Started: January 14, 2025
Completed: January 19, 2025
Recommendation:  Not Recommended
Recommended By: The Pulitzer Prize Committee

Review:

Why is torture so important to prize winning novels?  This book had horrifying descriptions of systemic abuse.  I don't know what to say.  The prose was excellent, the character development was good, the plot was a little bit easy to see, but, on the other hand, there were good and reasonable twists.  I just couldn't get over the torture and will always remember this book with a chill.

Tuesday, January 14, 2025

The Cost of Free Land, Rebecca Clarren

 

The Cost of Free Land:  Jews, Lakota, and an American inheritance by Rebecca Clarren

Started: January 13, 2025
Completed: January 13, 2025
Recommendation: Highly Recommended
Recommended By: Nobody

Review:

This is a great look at how native Americans were pushed back from their land and how others benefitted.  More importantly, this is also a good book about how to try to heal the impact of that loss for the Lakota.  I have had the good fortune of meeting one of the decedents of Red Cloud and I have seen first hand the impact of native American disenfranchisement.  Clarren does  a good job of capturing the impact from a white person's point of view and also has done some deep soul searching to try and figure out how to make amends.  Truly a good book that is actually doing good.

The Anthropologists, Ayşegül Savaş

 

The Anthropologists by Ayşegül Savaş

Started: January 13, 2025
Completed: January 13, 2025
Recommendation: Not recommended
Recommended By: Barack Obama

Review:

I dunno.  I guess that this book was supposed to be a character study and I just did not find it interesting.  The characters seemed flat and I simply did not care what happened to them.  Their lives seemed banal and maybe that was the point, but I really don't know.  It is hard to walk away from this book thinking anything but that this was sort of someone writing a book about what was just sort of happening nearby (person, woman, camera, etc.)  Maybe the problem isn't the book, it is that I'm too thick to get it.  It felt like modern art.  Something that almost anyone could write, but was somehow raised up on a pedestal.

The Hunger of the Gods, John Gwynne

 

The Hunger of the Gods by John Gwynne is the next book in the Bloodsworn Saga

Started: January 3, 2025
Completed: January 12, 2025
Recommendation: Recommended
Recommended By: Nobody

Review:

This book feels like a Norse saga.  Without the detailed torture scenes this book would be highly recommended despite the violence.  The world building is excellent and it feels like, despite the high level of detail, no detail is unnecessary.  This is a large book, but it does not feel like anything is wasted.  The book is tight and thorough...maybe after reading subsequent books, I'll fell like the torture scenes are important (some people feel that way about books like Pierce Brown's Red Rising Saga, I just don't).

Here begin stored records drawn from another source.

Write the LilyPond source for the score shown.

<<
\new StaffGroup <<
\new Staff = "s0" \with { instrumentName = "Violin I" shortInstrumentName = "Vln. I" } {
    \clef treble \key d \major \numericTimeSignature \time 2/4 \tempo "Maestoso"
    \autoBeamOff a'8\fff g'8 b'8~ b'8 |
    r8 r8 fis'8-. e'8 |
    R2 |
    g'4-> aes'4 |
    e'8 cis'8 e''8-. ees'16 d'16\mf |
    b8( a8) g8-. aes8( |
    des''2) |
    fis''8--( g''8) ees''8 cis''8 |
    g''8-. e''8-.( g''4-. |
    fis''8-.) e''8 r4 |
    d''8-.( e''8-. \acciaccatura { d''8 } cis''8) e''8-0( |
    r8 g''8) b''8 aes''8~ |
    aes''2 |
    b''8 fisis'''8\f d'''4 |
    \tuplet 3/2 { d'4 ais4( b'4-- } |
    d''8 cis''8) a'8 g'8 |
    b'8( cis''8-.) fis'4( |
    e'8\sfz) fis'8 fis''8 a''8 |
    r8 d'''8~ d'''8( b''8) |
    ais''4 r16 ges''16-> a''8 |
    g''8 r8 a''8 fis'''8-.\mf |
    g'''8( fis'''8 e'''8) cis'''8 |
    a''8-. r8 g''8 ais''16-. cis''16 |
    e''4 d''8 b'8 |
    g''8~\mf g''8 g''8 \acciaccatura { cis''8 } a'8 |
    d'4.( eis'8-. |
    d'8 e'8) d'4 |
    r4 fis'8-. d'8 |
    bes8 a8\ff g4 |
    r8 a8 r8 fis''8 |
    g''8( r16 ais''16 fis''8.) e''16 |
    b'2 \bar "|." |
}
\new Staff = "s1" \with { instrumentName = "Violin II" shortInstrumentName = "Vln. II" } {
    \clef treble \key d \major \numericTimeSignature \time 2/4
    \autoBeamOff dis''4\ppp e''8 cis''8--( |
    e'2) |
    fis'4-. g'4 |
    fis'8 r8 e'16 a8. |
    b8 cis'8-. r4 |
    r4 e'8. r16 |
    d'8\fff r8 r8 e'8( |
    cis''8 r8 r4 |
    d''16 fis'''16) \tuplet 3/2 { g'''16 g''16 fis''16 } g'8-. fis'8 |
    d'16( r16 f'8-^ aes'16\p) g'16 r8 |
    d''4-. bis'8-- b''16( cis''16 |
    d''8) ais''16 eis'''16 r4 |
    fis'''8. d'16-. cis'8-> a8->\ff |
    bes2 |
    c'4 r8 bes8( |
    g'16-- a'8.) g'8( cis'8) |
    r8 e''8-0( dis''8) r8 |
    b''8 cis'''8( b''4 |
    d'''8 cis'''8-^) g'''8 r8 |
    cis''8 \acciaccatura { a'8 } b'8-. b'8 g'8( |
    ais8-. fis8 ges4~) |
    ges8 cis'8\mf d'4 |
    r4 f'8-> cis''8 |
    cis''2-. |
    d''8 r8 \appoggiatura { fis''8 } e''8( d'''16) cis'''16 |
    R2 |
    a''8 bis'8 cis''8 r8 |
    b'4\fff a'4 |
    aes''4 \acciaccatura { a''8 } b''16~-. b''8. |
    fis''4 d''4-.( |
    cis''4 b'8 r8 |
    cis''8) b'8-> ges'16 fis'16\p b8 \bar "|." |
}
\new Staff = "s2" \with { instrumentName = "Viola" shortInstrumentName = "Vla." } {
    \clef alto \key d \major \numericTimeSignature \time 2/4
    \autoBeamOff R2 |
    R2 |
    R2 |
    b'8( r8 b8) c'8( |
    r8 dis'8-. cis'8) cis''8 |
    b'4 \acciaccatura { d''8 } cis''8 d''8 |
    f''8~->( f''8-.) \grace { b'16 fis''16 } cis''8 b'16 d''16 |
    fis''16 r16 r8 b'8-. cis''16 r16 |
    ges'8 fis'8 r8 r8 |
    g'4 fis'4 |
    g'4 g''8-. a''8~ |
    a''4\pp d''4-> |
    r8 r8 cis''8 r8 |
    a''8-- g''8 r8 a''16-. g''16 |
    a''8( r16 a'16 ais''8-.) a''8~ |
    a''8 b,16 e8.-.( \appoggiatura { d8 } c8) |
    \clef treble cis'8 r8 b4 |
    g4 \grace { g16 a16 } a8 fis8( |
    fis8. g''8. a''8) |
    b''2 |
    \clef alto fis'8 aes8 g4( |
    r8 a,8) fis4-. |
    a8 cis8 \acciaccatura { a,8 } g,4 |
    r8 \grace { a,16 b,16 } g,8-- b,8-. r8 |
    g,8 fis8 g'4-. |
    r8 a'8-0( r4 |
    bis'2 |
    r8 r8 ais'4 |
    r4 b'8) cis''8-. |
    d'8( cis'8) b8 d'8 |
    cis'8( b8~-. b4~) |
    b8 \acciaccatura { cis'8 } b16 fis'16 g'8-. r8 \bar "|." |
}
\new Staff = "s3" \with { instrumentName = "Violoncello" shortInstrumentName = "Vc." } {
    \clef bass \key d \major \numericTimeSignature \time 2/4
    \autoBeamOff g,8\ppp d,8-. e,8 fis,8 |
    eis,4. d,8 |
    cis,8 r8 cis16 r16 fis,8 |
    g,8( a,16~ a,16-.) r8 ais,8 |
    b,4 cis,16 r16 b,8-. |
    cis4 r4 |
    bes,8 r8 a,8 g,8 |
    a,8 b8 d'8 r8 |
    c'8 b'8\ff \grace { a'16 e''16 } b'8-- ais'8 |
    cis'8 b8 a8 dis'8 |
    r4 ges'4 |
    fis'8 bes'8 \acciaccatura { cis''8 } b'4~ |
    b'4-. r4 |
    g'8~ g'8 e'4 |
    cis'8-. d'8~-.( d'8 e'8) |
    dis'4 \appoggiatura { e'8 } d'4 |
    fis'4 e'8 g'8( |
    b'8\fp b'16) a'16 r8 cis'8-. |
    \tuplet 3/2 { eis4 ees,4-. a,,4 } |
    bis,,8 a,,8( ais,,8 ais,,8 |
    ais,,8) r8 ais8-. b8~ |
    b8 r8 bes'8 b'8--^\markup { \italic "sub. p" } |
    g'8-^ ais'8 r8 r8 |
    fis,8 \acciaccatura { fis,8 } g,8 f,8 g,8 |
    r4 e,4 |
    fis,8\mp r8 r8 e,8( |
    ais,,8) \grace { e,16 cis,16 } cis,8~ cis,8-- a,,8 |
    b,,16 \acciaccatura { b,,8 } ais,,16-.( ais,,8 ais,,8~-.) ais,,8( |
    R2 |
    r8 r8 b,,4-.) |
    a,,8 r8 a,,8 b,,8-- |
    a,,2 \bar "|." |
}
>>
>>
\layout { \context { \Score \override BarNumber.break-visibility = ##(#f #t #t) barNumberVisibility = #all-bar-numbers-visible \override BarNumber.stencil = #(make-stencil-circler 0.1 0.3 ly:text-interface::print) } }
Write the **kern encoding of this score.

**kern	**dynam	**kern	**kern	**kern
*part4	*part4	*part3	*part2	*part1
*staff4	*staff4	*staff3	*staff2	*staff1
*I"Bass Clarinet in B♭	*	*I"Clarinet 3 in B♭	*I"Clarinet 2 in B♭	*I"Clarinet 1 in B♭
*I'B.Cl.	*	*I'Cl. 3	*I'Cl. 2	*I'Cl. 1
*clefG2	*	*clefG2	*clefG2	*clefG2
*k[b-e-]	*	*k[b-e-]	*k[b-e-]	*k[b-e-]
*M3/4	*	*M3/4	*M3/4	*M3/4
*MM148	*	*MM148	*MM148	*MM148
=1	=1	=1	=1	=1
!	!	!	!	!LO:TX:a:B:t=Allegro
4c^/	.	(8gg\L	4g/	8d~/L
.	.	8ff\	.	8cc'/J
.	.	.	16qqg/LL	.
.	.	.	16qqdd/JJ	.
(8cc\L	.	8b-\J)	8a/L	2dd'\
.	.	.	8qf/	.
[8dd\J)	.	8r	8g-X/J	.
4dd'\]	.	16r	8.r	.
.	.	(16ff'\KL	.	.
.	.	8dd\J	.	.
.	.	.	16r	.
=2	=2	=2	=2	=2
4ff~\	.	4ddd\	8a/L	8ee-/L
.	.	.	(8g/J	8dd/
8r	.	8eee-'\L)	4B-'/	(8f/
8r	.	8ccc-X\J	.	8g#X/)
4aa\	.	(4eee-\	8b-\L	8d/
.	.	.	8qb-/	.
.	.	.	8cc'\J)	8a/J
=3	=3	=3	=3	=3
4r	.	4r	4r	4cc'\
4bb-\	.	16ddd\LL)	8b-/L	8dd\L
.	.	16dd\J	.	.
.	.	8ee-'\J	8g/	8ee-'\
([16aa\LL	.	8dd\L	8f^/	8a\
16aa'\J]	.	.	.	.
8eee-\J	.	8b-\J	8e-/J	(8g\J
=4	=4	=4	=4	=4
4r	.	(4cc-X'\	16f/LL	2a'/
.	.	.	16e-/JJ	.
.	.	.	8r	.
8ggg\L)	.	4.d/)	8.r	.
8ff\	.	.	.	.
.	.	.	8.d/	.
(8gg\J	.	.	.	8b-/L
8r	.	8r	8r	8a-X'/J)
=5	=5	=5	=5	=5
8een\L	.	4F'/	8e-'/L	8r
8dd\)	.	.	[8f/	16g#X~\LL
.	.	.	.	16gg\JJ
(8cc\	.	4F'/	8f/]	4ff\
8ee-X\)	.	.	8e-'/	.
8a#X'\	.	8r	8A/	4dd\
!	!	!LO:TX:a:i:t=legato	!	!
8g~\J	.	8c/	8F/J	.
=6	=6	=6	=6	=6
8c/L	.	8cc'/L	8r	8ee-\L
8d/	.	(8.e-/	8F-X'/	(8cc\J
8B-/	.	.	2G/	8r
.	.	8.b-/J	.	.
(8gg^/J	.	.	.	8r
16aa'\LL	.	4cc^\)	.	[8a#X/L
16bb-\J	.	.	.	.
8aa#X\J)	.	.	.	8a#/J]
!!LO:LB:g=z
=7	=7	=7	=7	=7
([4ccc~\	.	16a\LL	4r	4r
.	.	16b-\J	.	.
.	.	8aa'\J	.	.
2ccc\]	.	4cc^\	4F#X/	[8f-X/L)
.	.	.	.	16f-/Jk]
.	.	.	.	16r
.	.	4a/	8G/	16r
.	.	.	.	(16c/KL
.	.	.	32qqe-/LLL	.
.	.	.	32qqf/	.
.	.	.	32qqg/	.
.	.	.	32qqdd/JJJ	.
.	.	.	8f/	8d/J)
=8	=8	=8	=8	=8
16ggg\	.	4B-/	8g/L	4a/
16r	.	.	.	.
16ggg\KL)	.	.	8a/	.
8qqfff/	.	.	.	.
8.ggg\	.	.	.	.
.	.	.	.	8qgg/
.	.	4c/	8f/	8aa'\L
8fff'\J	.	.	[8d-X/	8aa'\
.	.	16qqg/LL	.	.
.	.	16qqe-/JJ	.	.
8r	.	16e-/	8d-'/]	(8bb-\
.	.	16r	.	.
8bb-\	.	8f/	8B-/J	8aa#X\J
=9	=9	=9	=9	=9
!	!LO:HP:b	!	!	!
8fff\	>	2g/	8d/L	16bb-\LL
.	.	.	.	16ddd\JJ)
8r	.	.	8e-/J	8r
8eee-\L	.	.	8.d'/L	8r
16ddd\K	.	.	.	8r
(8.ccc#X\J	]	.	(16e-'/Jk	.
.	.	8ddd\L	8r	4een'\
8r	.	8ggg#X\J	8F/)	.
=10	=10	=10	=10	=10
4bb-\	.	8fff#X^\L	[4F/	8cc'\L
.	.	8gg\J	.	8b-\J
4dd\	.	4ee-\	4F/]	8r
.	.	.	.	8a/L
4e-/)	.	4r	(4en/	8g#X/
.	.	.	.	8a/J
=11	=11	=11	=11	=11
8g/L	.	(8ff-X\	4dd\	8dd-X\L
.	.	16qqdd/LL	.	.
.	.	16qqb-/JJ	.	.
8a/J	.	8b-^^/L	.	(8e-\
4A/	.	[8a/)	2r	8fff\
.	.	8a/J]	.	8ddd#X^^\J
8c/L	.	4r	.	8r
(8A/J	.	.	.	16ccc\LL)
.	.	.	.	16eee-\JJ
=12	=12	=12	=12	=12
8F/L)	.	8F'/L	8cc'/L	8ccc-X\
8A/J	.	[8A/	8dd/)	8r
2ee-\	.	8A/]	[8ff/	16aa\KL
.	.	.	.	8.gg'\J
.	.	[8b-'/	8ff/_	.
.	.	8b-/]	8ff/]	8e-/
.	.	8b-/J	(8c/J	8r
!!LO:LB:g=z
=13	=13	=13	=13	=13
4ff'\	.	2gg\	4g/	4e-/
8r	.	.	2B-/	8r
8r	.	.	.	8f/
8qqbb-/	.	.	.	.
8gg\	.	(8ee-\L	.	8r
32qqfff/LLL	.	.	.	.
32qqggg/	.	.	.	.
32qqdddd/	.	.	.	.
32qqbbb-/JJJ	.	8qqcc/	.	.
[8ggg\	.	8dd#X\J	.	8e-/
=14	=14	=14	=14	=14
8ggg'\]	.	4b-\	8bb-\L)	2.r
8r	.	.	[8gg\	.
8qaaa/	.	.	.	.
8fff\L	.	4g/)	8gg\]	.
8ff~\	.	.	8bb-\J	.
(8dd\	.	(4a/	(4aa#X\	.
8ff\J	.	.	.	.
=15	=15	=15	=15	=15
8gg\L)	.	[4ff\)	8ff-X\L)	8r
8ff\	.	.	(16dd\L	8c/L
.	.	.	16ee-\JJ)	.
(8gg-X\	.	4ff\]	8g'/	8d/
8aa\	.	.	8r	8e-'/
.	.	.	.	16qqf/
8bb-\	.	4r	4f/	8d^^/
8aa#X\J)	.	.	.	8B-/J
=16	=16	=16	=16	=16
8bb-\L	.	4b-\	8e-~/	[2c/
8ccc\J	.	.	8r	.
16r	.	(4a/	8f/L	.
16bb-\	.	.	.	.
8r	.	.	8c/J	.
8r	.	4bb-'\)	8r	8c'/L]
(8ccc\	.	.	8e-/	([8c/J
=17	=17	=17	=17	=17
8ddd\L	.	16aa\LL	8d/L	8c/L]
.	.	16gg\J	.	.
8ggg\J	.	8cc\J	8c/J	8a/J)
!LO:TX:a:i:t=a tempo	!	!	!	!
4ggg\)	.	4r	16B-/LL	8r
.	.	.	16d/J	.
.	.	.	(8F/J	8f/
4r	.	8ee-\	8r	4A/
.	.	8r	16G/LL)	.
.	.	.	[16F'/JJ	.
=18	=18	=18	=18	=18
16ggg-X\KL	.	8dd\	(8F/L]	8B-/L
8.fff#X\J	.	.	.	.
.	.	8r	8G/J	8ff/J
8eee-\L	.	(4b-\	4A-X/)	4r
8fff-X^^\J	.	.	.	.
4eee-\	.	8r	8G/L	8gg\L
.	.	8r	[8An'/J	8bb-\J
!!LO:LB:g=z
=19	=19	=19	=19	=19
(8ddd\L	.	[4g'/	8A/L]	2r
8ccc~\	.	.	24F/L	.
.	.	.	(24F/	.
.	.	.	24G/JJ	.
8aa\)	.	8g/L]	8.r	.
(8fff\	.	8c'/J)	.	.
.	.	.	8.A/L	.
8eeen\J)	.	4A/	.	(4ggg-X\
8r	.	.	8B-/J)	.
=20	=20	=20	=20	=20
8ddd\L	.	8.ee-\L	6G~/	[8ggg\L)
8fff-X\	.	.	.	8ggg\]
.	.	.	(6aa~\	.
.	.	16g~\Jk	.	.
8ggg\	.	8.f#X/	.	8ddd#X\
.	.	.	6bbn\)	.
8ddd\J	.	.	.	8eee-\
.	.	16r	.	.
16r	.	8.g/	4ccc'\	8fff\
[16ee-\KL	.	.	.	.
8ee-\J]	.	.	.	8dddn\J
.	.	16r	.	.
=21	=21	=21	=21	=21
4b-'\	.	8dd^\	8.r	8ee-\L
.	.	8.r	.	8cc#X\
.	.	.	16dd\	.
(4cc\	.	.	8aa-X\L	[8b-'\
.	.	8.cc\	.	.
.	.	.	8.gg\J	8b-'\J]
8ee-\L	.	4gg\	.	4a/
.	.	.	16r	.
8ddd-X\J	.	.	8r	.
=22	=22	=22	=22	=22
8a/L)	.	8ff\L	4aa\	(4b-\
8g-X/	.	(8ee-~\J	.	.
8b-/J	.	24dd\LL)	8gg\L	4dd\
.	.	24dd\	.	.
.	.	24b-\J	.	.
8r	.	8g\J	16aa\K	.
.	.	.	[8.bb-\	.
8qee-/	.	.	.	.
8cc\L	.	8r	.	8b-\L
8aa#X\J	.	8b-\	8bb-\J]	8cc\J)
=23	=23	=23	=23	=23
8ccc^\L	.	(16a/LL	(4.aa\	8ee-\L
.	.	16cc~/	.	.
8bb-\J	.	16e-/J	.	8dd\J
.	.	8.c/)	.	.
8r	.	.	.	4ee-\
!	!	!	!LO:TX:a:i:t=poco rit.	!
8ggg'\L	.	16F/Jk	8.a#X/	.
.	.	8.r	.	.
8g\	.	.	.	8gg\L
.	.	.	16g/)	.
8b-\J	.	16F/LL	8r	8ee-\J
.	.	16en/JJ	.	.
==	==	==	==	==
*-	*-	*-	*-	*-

The Weight of Nature, Clayton Page Aldern

 

The Weight of Nature:  How a changing climate changes our brains by Clayton Page Aldern

Started: January 2, 2025
Completed: January 3, 2025
Recommendation: Highly Recommend
Recommended By: Nobody

Review:

It is striking the way that the weather, environment, and even the sounds of nature impact humans.  I was aware of the physical risks of higher temperatures, but did not understand or properly consider the impact of all the other components of the environment and how those affect mental state, not just the physical ability to live.

Question 7, Richard Flanagan

 

Question 7, Richard Flanagan

Started: December 30, 2024
Completed: January 2, 2025
Recommendation: Recommended
Recommended By: I cannot remember

Review:

This was an odd book in many ways.  The most striking thing was the odd use of tense which handled both being dead and being alive.  It was difficult to pick up on unsaid, but implied Australian/Tasmanian understandings.